[Opening Input data section]

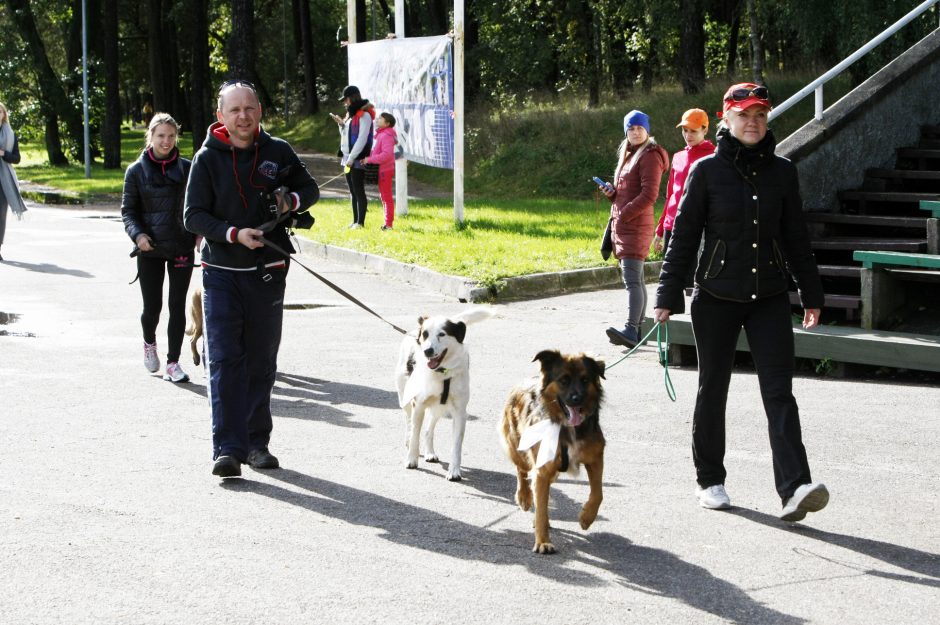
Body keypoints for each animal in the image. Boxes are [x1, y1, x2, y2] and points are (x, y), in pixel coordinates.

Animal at [394, 310, 496, 480]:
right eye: (425, 334)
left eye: (442, 334)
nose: (427, 351)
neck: (442, 373)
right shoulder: (418, 405)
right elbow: (415, 435)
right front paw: (411, 459)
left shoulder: (460, 412)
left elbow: (456, 445)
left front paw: (454, 471)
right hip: (405, 396)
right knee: (409, 423)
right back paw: (409, 442)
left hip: (438, 408)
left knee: (428, 430)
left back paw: (430, 453)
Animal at [500, 348, 608, 552]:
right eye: (564, 380)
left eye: (585, 380)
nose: (577, 399)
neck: (566, 426)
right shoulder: (542, 467)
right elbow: (541, 509)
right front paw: (543, 542)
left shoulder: (595, 457)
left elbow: (598, 493)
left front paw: (586, 518)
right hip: (518, 446)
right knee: (522, 471)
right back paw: (524, 497)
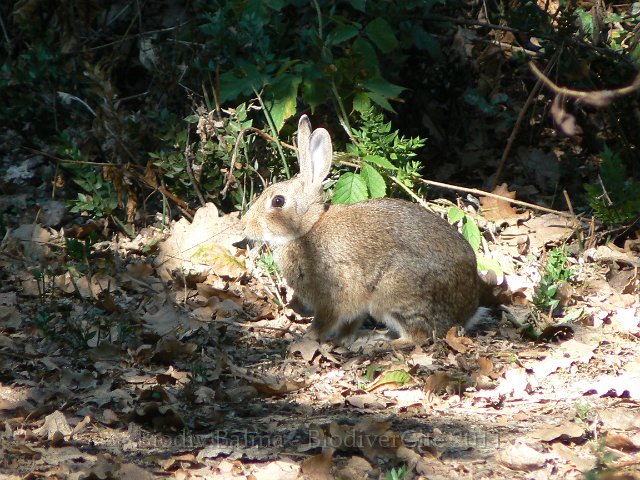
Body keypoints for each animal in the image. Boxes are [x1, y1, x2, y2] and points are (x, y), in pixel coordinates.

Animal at [240, 115, 481, 344]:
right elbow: (350, 323)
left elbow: (325, 321)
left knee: (419, 336)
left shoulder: (333, 295)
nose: (245, 226)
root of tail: (467, 311)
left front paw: (306, 338)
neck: (307, 229)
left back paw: (377, 343)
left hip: (393, 294)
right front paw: (342, 338)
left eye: (278, 201)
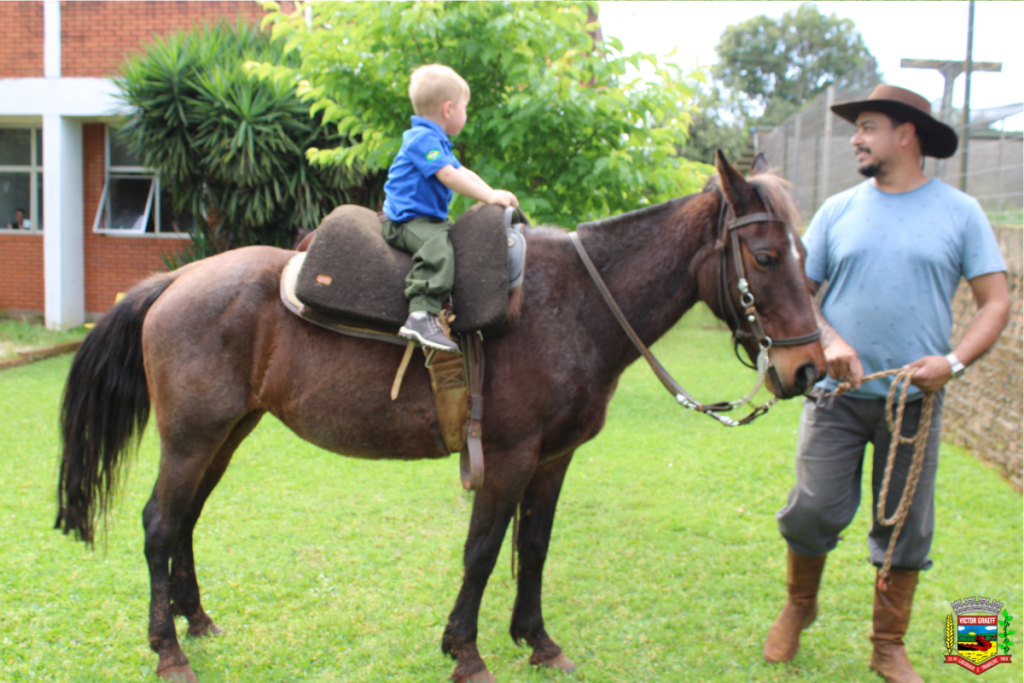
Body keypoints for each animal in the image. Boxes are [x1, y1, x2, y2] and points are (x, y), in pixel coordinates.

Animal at [55, 152, 825, 683]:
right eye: (764, 256)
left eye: (805, 255)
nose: (809, 370)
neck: (574, 303)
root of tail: (176, 279)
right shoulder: (507, 456)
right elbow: (482, 550)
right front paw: (466, 651)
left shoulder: (553, 458)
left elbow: (534, 547)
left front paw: (537, 641)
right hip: (192, 437)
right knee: (160, 523)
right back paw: (169, 650)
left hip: (224, 434)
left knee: (184, 520)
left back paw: (198, 621)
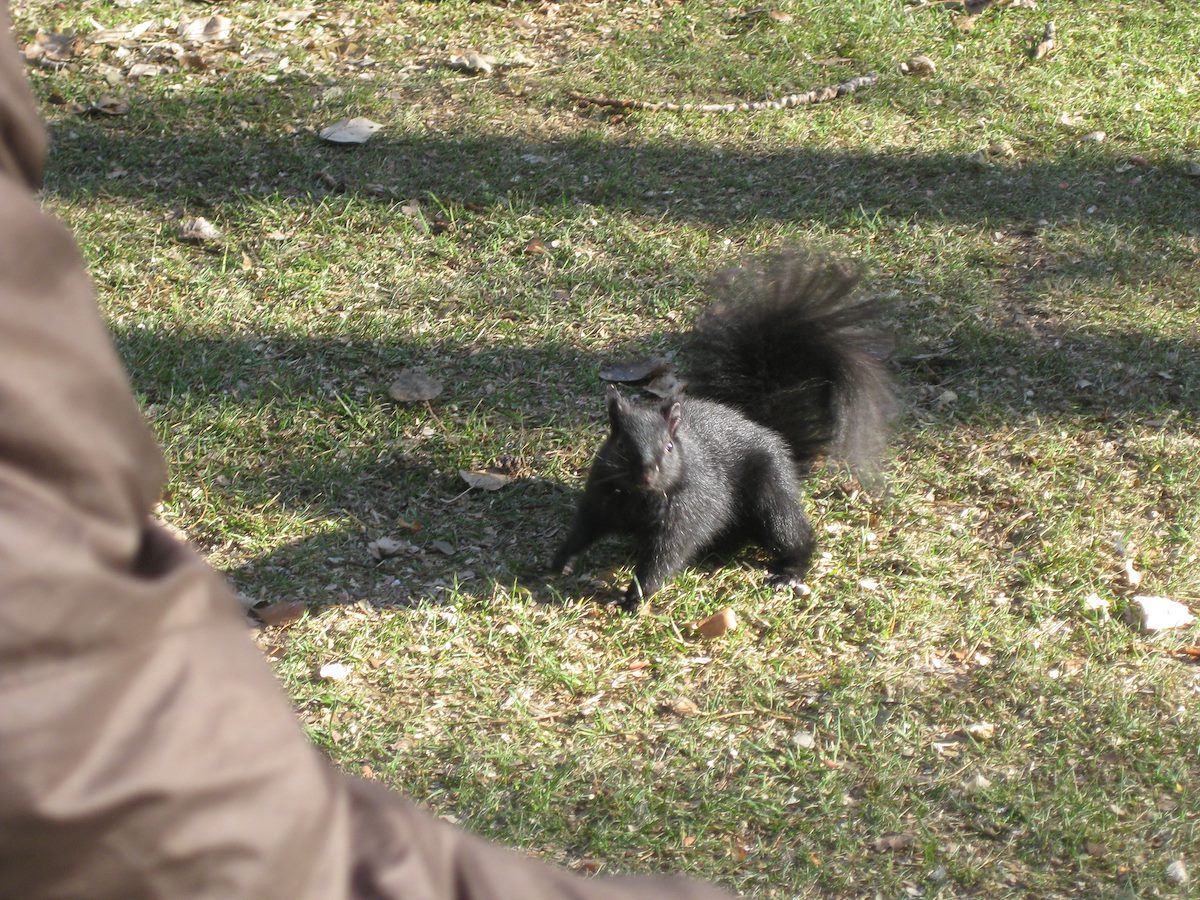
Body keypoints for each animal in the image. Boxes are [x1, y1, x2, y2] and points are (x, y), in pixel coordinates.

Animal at [549, 254, 897, 614]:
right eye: (619, 443)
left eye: (669, 446)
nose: (646, 473)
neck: (641, 496)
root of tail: (772, 434)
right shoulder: (600, 495)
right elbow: (584, 529)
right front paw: (560, 561)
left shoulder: (687, 510)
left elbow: (664, 557)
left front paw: (636, 595)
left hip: (771, 493)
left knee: (791, 533)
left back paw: (789, 571)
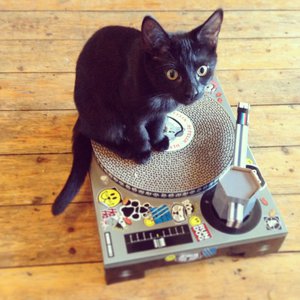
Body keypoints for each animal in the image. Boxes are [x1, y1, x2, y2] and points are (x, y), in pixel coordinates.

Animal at [52, 9, 224, 214]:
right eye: (172, 74)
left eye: (202, 70)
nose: (193, 92)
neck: (161, 95)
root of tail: (81, 117)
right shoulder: (131, 114)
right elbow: (140, 133)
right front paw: (144, 152)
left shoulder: (160, 113)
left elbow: (157, 125)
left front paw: (158, 141)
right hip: (105, 116)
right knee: (95, 132)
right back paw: (125, 148)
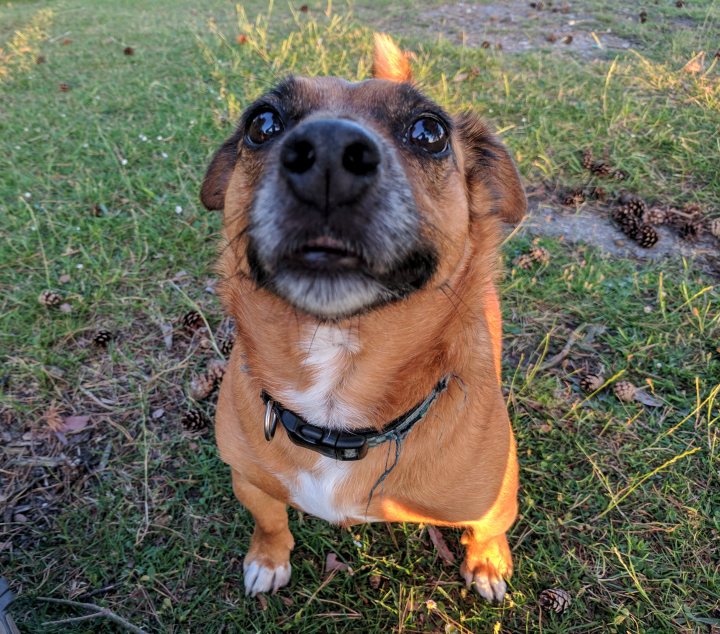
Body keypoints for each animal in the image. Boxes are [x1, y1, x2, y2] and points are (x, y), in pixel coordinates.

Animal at [200, 33, 524, 596]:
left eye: (430, 132)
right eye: (262, 123)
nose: (328, 151)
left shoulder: (497, 499)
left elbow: (487, 530)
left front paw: (487, 562)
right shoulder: (249, 480)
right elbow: (270, 520)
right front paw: (268, 557)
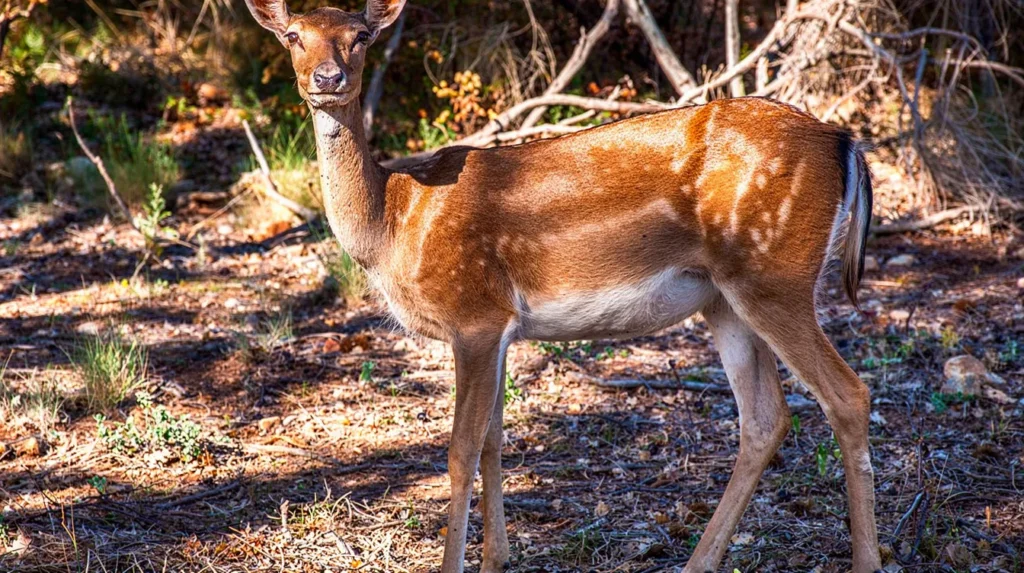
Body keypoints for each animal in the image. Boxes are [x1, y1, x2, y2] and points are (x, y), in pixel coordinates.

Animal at [243, 0, 882, 571]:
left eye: (361, 36)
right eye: (294, 35)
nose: (328, 79)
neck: (392, 225)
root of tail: (846, 143)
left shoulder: (473, 313)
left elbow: (460, 450)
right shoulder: (500, 328)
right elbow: (494, 441)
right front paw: (496, 559)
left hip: (775, 275)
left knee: (847, 394)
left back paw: (864, 561)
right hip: (724, 300)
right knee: (765, 418)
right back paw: (698, 562)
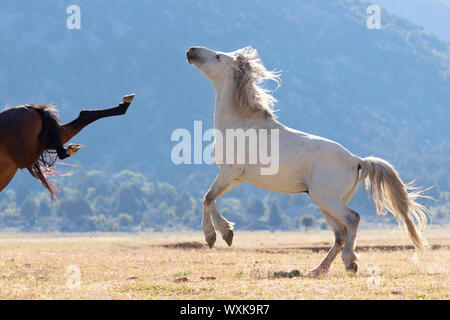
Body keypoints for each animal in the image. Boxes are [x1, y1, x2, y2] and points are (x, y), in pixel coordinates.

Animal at [185, 46, 428, 276]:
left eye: (217, 56)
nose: (190, 51)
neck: (239, 124)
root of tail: (356, 160)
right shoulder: (236, 178)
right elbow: (210, 198)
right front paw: (224, 233)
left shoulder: (230, 172)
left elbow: (208, 197)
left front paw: (217, 235)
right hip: (325, 202)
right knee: (340, 234)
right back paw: (320, 269)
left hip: (327, 198)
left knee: (353, 219)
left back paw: (348, 260)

[Closing Input data section]

## Problem statement
All lines above that include the word "knee" must be copied into the answer.

## Answer for the task
right knee: (409, 423)
left knee: (428, 430)
right knee: (522, 471)
left knee: (419, 336)
right knee: (160, 523)
left knee: (184, 520)
left knee: (791, 533)
right knee: (95, 132)
left knee: (847, 394)
right knee: (765, 418)
right knee: (340, 234)
left knee: (353, 219)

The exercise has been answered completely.